— REQUIRED ACTION —
Report each line of the records below that uses the word "linecap".

(Stored items)
== Segment start ==
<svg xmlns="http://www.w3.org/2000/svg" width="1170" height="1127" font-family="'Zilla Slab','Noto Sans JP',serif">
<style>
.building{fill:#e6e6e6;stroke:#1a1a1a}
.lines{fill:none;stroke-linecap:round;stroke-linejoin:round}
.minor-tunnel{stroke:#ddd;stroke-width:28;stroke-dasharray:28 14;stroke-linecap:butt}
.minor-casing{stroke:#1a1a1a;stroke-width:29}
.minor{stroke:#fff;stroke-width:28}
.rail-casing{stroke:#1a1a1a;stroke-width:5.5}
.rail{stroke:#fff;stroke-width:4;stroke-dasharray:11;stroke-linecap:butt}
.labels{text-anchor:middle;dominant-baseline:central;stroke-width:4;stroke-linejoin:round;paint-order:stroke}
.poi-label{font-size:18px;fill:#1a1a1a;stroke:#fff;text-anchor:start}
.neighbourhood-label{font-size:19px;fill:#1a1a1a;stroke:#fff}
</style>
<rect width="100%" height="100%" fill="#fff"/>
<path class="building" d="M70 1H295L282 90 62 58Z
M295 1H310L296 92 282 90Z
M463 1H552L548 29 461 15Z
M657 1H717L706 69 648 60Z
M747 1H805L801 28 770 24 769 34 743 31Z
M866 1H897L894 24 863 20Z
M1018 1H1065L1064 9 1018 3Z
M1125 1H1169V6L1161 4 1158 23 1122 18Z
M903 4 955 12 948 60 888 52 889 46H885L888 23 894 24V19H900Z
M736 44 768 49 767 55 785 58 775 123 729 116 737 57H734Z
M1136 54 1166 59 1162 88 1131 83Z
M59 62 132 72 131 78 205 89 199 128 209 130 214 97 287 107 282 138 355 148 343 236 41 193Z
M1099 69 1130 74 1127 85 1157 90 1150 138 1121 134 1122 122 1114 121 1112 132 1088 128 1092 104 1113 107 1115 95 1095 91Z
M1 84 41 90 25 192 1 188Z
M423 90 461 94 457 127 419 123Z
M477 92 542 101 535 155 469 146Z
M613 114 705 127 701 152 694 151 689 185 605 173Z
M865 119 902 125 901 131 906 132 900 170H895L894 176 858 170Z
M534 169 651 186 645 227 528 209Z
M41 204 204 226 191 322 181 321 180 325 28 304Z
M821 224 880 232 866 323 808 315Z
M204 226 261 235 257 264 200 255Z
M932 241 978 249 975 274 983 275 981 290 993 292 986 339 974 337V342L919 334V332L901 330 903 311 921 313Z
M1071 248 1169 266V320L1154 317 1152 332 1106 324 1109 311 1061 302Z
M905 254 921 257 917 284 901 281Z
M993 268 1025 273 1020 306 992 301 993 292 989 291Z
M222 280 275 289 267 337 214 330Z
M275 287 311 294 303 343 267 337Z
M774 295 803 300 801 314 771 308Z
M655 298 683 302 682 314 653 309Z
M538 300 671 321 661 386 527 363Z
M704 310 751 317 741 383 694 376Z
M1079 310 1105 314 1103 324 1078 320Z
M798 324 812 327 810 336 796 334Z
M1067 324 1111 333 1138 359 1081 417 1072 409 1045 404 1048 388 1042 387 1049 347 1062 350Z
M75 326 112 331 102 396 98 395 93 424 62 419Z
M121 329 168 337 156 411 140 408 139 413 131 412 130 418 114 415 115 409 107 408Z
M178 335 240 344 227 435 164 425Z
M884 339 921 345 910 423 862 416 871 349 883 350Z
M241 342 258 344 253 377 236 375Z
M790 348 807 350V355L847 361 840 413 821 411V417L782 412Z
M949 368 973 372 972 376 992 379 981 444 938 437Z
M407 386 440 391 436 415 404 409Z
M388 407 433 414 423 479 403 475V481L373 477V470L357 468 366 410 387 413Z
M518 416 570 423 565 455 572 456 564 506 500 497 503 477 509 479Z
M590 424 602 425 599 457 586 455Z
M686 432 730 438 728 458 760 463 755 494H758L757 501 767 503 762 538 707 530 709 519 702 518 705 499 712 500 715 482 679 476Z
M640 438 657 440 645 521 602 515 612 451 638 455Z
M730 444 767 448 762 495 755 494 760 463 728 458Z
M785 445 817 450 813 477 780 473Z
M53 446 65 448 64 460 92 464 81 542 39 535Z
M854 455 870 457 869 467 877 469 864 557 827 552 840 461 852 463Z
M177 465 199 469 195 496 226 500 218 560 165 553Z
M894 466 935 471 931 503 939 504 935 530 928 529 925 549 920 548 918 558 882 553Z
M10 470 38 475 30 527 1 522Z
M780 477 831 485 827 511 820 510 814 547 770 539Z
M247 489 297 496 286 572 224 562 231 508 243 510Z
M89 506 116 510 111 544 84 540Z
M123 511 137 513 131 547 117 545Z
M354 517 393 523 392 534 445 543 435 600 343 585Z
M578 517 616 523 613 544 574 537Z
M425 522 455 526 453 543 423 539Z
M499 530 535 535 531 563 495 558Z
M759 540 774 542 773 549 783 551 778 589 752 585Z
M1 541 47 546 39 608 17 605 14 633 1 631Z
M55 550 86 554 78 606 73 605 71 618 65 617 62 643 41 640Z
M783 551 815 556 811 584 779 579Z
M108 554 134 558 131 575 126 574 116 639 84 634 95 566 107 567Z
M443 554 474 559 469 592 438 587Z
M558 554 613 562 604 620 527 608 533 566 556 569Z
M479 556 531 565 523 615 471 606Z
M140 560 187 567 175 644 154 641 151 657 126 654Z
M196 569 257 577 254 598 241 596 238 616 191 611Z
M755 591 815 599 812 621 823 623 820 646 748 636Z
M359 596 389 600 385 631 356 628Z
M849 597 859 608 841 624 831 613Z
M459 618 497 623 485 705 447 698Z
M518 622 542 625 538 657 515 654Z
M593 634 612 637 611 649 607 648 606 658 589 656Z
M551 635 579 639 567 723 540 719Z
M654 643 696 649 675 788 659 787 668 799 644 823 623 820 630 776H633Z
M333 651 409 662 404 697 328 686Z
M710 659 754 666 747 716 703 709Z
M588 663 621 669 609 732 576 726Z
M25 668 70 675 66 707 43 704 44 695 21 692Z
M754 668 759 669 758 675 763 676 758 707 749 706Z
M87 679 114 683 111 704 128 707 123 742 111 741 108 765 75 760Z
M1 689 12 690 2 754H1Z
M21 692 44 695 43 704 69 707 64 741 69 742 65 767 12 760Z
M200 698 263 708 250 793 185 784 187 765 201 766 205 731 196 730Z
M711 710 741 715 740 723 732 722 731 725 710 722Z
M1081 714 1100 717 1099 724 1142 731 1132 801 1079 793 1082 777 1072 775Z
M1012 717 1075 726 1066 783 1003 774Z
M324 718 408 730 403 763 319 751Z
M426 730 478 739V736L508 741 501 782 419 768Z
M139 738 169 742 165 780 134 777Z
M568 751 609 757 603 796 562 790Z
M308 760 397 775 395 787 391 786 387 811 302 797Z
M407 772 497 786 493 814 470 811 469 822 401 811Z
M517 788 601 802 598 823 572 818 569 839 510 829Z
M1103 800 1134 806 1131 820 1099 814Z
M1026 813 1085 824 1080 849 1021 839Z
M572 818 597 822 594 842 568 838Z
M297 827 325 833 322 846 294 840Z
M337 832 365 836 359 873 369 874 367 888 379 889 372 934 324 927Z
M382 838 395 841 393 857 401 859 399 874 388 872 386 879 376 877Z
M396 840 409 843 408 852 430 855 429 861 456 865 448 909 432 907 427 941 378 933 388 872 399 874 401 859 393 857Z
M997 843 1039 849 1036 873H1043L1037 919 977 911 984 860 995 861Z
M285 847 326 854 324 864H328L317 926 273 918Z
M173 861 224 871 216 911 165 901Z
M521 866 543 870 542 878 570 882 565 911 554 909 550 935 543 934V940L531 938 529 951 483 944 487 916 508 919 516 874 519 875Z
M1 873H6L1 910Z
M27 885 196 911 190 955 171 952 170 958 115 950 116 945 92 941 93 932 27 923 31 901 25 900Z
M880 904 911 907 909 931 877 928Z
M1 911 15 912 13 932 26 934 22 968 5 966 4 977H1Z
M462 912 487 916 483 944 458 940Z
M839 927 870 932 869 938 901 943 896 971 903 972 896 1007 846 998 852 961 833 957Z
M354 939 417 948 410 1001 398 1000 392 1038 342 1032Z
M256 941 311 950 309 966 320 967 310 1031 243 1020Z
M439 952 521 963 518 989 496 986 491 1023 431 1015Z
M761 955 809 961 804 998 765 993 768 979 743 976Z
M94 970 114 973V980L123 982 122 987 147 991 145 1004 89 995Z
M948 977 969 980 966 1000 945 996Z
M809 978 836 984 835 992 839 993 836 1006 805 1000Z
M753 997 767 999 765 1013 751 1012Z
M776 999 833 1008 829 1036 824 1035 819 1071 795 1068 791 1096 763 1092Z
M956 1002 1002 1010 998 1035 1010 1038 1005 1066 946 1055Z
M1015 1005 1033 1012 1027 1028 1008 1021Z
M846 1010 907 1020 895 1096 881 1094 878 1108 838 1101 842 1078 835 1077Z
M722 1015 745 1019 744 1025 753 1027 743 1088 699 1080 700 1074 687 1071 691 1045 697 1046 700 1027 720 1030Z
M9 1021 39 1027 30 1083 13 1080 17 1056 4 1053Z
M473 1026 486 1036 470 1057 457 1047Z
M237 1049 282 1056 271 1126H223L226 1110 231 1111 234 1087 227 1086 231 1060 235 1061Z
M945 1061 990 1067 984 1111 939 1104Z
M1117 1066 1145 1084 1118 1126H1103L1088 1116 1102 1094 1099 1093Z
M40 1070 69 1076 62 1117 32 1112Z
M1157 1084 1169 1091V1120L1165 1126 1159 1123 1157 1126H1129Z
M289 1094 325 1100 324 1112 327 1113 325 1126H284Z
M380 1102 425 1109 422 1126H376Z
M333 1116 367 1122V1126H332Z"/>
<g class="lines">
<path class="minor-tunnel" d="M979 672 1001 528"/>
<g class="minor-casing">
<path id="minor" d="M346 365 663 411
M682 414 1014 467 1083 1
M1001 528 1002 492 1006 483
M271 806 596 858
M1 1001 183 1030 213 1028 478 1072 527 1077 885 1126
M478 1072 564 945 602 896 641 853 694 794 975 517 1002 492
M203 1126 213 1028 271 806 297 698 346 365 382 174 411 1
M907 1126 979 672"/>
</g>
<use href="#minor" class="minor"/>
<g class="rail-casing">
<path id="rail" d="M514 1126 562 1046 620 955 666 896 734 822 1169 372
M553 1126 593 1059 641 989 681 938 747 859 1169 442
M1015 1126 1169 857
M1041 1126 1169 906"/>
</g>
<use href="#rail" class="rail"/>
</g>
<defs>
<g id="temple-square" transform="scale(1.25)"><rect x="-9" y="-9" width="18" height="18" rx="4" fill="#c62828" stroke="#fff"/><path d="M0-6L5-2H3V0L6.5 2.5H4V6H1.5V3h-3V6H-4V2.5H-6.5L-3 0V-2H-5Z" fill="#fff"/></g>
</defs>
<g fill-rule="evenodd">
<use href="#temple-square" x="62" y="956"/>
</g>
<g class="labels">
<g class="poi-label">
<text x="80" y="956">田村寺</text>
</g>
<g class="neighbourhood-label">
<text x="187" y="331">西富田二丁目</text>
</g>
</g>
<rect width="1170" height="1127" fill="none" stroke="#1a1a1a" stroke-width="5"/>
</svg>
== Segment end ==
== Segment start ==
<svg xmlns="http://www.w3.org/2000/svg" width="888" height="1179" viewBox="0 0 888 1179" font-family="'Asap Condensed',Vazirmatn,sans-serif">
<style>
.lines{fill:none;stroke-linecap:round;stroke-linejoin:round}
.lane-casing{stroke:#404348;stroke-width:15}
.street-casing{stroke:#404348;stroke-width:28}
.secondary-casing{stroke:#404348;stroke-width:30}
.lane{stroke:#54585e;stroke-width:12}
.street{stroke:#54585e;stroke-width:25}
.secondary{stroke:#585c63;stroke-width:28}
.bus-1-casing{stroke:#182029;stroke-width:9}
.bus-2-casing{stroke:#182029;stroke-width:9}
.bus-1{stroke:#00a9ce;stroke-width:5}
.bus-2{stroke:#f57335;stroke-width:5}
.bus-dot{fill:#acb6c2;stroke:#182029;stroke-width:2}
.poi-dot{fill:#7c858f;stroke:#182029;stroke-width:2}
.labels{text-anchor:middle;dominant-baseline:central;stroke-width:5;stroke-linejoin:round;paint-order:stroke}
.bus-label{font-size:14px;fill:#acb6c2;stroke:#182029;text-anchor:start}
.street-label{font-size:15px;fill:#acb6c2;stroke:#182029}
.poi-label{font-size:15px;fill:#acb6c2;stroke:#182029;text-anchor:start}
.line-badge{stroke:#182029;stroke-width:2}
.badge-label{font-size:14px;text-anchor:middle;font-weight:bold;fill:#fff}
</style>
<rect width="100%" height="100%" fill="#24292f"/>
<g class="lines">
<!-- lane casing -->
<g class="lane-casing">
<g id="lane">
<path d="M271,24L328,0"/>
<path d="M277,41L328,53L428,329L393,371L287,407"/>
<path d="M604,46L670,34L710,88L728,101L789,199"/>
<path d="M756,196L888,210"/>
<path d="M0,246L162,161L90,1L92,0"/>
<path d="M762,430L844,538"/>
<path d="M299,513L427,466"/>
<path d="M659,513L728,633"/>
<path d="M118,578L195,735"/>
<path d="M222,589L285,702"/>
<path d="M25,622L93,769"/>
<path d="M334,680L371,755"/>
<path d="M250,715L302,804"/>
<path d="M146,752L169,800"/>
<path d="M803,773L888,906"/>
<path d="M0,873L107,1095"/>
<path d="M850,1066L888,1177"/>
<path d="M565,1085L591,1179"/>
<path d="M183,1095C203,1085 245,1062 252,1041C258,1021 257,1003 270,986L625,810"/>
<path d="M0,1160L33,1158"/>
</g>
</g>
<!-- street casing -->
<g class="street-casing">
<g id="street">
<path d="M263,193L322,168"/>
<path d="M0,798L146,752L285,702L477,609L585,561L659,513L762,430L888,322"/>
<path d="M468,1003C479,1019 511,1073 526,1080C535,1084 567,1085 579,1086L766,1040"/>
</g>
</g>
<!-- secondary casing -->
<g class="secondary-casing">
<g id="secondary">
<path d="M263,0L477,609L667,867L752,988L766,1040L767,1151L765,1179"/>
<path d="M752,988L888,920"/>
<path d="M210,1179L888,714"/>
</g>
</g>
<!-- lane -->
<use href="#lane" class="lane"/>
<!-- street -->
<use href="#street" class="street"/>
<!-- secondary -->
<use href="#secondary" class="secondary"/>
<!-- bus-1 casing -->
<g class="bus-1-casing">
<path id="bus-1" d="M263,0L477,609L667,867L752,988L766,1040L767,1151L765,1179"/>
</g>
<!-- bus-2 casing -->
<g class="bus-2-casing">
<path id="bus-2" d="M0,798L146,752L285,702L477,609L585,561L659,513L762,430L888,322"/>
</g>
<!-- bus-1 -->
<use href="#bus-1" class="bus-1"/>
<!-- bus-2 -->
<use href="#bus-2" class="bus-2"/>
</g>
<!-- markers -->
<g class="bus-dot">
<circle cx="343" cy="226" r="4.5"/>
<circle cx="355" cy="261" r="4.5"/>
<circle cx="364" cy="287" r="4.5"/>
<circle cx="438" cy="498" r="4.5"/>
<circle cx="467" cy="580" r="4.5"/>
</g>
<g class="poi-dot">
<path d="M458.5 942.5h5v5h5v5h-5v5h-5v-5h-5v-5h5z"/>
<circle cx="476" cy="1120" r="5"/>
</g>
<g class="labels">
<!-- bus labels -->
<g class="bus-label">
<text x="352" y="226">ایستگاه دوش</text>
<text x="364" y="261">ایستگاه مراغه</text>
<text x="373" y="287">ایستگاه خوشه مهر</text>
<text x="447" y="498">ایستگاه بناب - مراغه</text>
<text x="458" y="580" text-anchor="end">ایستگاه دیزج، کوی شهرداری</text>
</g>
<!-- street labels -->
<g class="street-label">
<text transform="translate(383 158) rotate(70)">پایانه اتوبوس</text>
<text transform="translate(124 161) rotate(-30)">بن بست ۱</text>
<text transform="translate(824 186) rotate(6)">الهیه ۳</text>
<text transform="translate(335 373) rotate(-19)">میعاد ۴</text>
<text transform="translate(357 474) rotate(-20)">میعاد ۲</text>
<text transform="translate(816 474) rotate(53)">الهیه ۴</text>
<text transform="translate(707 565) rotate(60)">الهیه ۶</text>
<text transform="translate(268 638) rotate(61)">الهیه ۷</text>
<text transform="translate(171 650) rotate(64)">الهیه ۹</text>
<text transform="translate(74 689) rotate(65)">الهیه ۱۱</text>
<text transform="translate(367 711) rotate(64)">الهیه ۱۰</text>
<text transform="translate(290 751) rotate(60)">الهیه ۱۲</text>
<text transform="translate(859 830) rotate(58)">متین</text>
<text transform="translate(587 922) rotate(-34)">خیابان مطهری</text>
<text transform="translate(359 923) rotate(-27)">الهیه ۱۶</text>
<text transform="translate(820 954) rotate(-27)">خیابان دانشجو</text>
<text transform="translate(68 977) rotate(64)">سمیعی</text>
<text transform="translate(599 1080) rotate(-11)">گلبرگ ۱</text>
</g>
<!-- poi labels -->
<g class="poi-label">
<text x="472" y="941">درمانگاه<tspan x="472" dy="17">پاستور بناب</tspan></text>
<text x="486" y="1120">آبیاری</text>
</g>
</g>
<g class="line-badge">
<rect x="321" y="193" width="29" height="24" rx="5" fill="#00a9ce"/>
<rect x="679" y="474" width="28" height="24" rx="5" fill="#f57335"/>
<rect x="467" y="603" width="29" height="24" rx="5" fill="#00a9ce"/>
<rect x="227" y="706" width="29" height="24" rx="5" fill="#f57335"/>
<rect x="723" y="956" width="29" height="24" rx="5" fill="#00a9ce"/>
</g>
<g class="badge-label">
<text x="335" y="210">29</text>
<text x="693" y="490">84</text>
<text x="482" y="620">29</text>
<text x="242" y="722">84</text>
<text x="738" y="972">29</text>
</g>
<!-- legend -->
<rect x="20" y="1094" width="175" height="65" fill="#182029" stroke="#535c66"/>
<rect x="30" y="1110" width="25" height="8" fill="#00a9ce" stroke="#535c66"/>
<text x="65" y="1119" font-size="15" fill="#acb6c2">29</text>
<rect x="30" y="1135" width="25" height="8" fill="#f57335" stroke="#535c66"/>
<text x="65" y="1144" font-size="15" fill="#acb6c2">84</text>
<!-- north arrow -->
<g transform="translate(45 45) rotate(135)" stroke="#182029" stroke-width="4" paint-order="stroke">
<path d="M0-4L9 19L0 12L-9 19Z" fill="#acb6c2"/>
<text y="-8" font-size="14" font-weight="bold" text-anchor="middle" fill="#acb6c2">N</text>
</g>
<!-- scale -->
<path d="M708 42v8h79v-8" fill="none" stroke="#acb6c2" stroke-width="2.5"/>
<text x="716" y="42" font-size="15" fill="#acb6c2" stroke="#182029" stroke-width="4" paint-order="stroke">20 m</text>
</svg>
== Segment end ==
— EXERCISE SOLUTION —
.lines{fill:none;stroke-linecap:round;stroke-linejoin:round}
.minor-tunnel{stroke:#ddd;stroke-width:28;stroke-dasharray:28 14;stroke-linecap:butt}
.rail{stroke:#fff;stroke-width:4;stroke-dasharray:11;stroke-linecap:butt}
.lines{fill:none;stroke-linecap:round;stroke-linejoin:round}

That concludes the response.